• **MATERIAL SUPPLIED**:
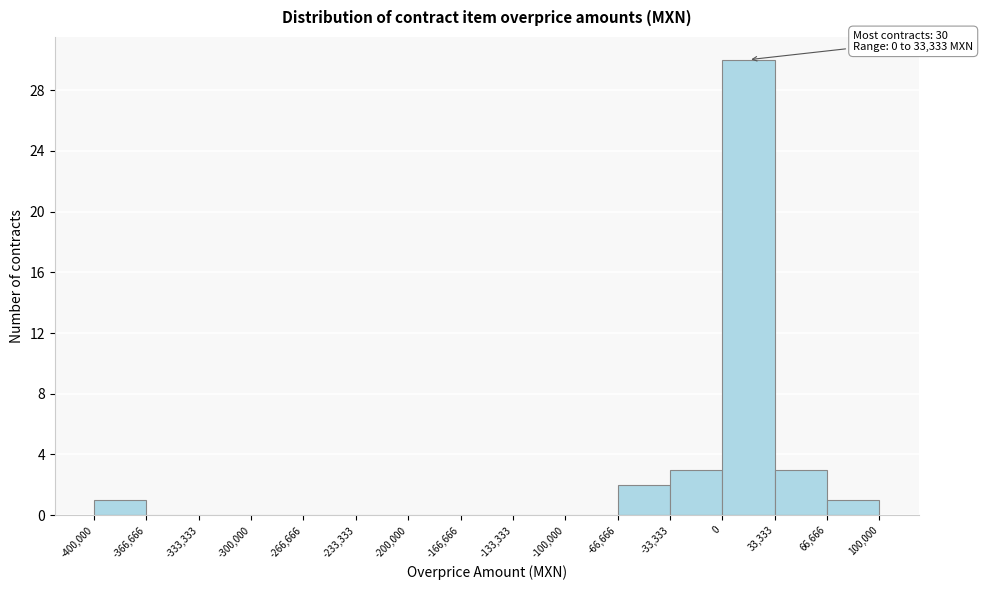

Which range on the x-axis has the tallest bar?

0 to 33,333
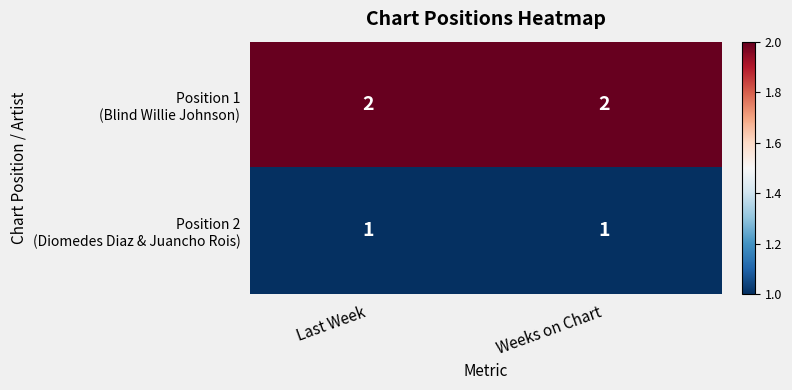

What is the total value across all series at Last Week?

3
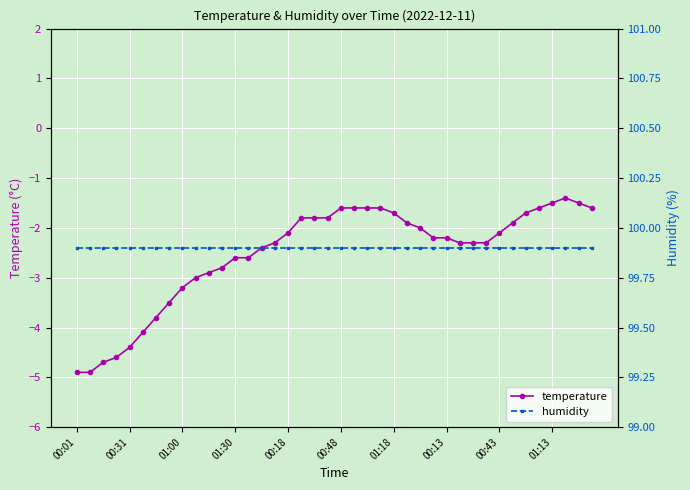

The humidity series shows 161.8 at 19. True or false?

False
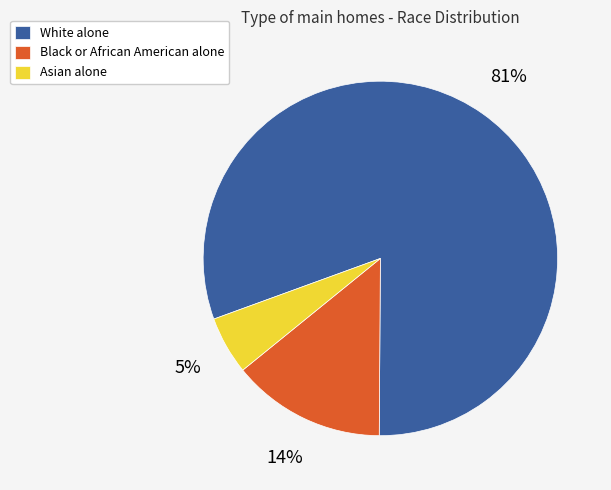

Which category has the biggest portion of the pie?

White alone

--

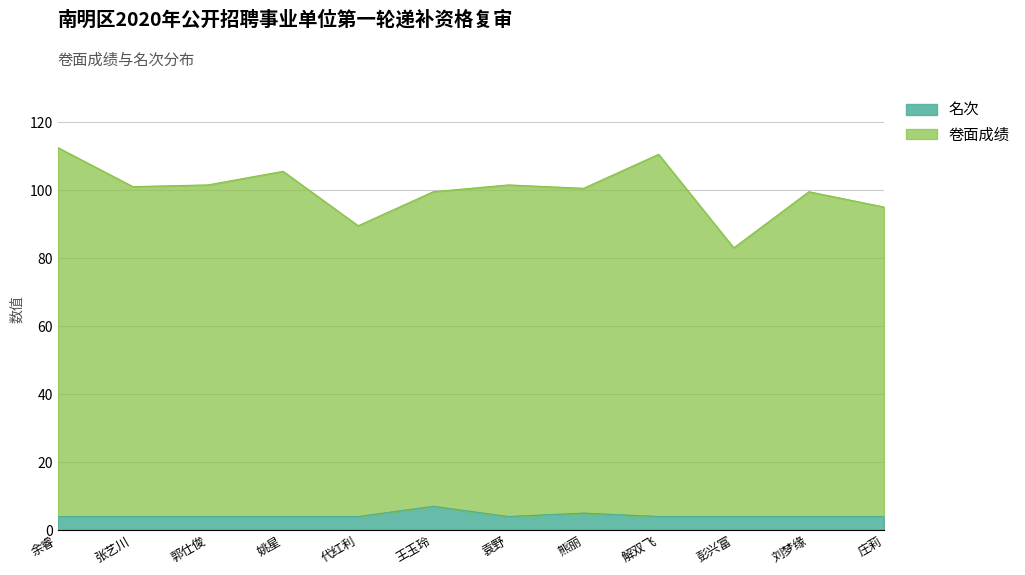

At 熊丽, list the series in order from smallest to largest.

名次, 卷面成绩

• **JOB**:
Rewrite the data above as a numbered list, from the line containing "0 to 33,333" up to and including the line containing "Which category has", leaving out blank lines and pictures.

• **FINISHED EXERCISE**:
1. 0 to 33,333
2. What is the total value across all series at Last Week?
3. 3
4. The humidity series shows 161.8 at 19. True or false?
5. False
6. Which category has the biggest portion of the pie?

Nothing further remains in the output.